1) Type-stable deep learning libraries. All the Enzyme tests on Flux now pass, due to both Enzyme gaining more type unstable support, as well Flux being mostly type stable now. I'm not sure what the exact status here is for Lux (e.g. https://github.com/LuxDL/Lux.jl/issues/605). But given that there is a DL library happy, I'll call this good for now (and presume others can follow suit shortly).

2) CUBLAS/cudaMemCopy/etc rules. NNlib now has EnzymeRules for relevant functions, and we have also added cuBLAS rules in our existing blas support. There is still a need for cudaMemcpy and some Julia-side JIT CUDA fixups for Enzyme, but we need to see if the existing support is sufficient for DL with tests, and the broader CUDA runtime function support can be separated to its own issue for what fails.

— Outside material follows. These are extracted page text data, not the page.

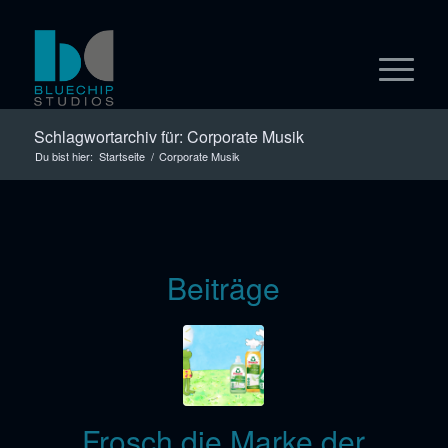
Schlagwortarchiv für: Corporate Musik
Du bist hier:
Startseite
/
Corporate Musik
Beiträge
Frosch die Marke der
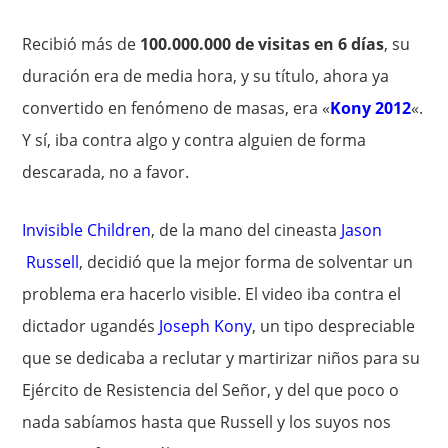
Recibió más de
100.000.000 de visitas en 6 días
, su
duración era de media hora, y su título, ahora ya
convertido en fenómeno de masas, era «
Kony 2012
«.
Y sí, iba contra algo y contra alguien de forma
descarada, no a favor.
Invisible Children
, de la mano del cineasta
Jason
Russell
, decidió que la mejor forma de solventar un
problema era hacerlo visible. El video iba contra el
dictador ugandés
Joseph Kony
, un tipo despreciable
que se dedicaba a reclutar y martirizar niños para su
Ejército de Resistencia del Señor, y del que poco o
nada sabíamos hasta que Russell y los suyos nos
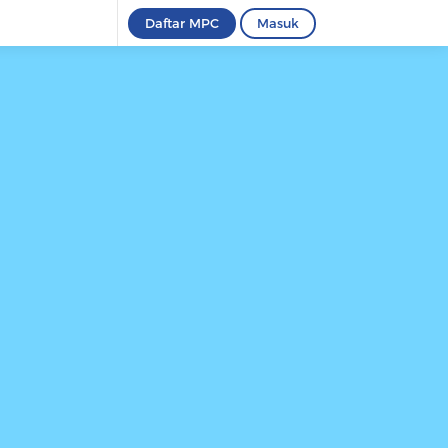
Daftar MPC
Masuk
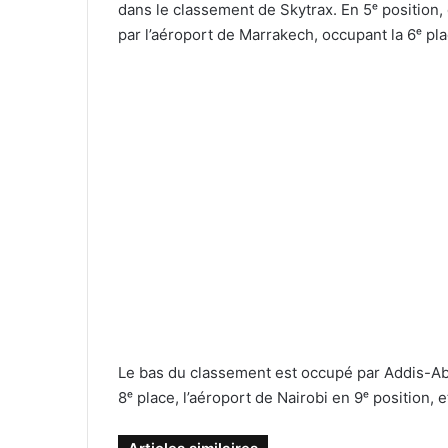
dans le classement de Skytrax. En 5ᵉ position, o
par l’aéroport de Marrakech, occupant la 6ᵉ pl
Le bas du classement est occupé par Addis-Abe
8ᵉ place, l’aéroport de Nairobi en 9ᵉ position,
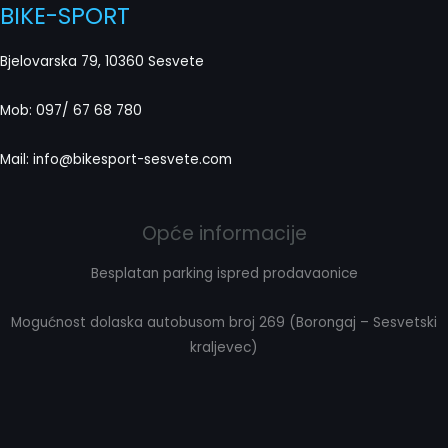
BIKE-SPORT
Bjelovarska 79, 10360 Sesvete
Mob: 097/ 67 68 780
Mail: info@bikesport-sesvete.com
Opće informacije
Besplatan parking ispred prodavaonice
Mogućnost dolaska autobusom broj 269 (Borongaj – Sesvetski
kraljevec)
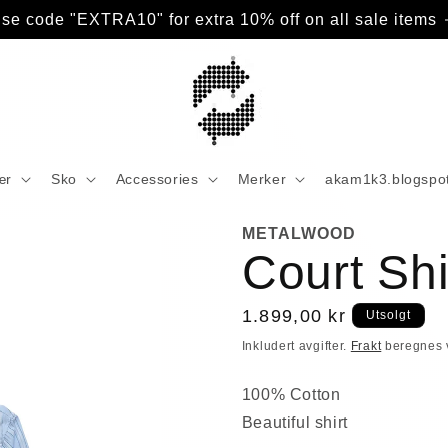
se code "EXTRA10" for extra 10% off on all sale items
ær
Sko
Accessories
Merker
akam1k3.blogspo
METALWOOD
Court Shi
Vanlig
1.899,00 kr
Utsolgt
pris
Inkludert avgifter.
Frakt
beregnes 
100% Cotton
Beautiful shirt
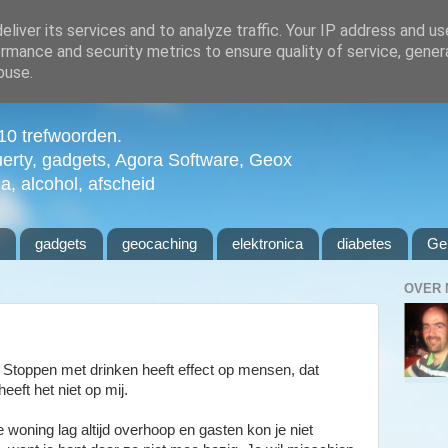
liver its services and to analyze traffic. Your IP address and u
rmance and security metrics to ensure quality of service, gene
buse.
n 10 trefwoorden.
uerty, gadgets, Agora Software, Geox
ia, alcohol, afscheid
l
gadgets
geocaching
elektronica
diabetes
Ge
OVER 
 Stoppen met drinken heeft effect op mensen, dat
eeft het niet op mij.
 woning lag altijd overhoop en gasten kon je niet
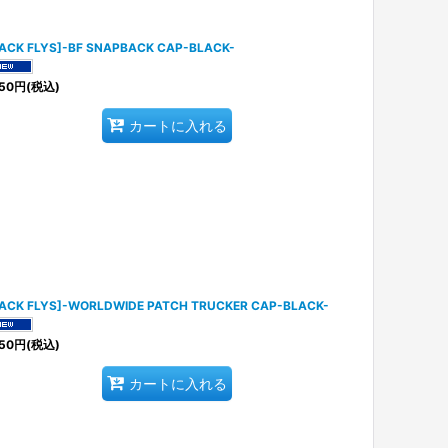
ACK FLYS]-BF SNAPBACK CAP-BLACK-
50
円
(税込)
カートに入れる
ACK FLYS]-WORLDWIDE PATCH TRUCKER CAP-BLACK-
50
円
(税込)
カートに入れる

3) Scheduling. Like I said at the top this is key to good performance, and incidentally distinct from AD. I have started playing with a repo Reactant.jl (https://github.com/EnzymeAD/Reactant.jl) which aims to resolve this. It can take a julia function and compile it into MLIR and run fancy optimizations on top of it, including using EnzymeMLIR for AD, and create relevant executables for CPU/GPU/TPU via XLA. It is very much in progress, but nevertheless a problem outside Enzyme now.

avik-pal commented 6 months ago

I'm not sure what the exact status here is for Lux

The tests are in, and 1 small patch was needed. The release should be available in an hour or so.

wsmoses commented 6 months ago

As mentioned, closing this now for the reasons above.